# [YOUR ASSIGNMENT]
As an exercise, transcribe the data below in full and exactly, omitting pictures.

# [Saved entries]
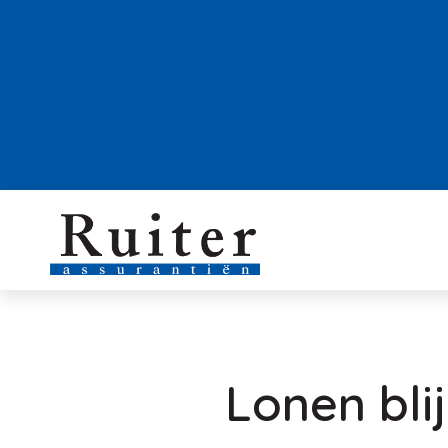
Lonen bli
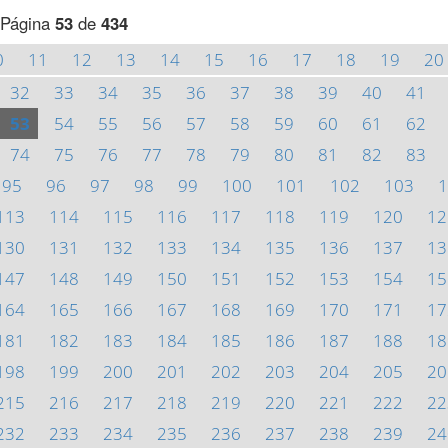
Página
53
de
434
0
11
12
13
14
15
16
17
18
19
20
32
33
34
35
36
37
38
39
40
41
53
54
55
56
57
58
59
60
61
62
74
75
76
77
78
79
80
81
82
83
95
96
97
98
99
100
101
102
103
1
113
114
115
116
117
118
119
120
12
130
131
132
133
134
135
136
137
13
147
148
149
150
151
152
153
154
15
164
165
166
167
168
169
170
171
17
181
182
183
184
185
186
187
188
18
198
199
200
201
202
203
204
205
20
215
216
217
218
219
220
221
222
22
232
233
234
235
236
237
238
239
24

# [WRITTEN RESPONSE]
Lonen bli
Página
53
de
434
0
11
12
13
14
15
16
17
18
19
20
32
33
34
35
36
37
38
39
40
41
53
54
55
56
57
58
59
60
61
62
74
75
76
77
78
79
80
81
82
83
95
96
97
98
99
100
101
102
103
1
113
114
115
116
117
118
119
120
12
130
131
132
133
134
135
136
137
13
147
148
149
150
151
152
153
154
15
164
165
166
167
168
169
170
171
17
181
182
183
184
185
186
187
188
18
198
199
200
201
202
203
204
205
20
215
216
217
218
219
220
221
222
22
232
233
234
235
236
237
238
239
24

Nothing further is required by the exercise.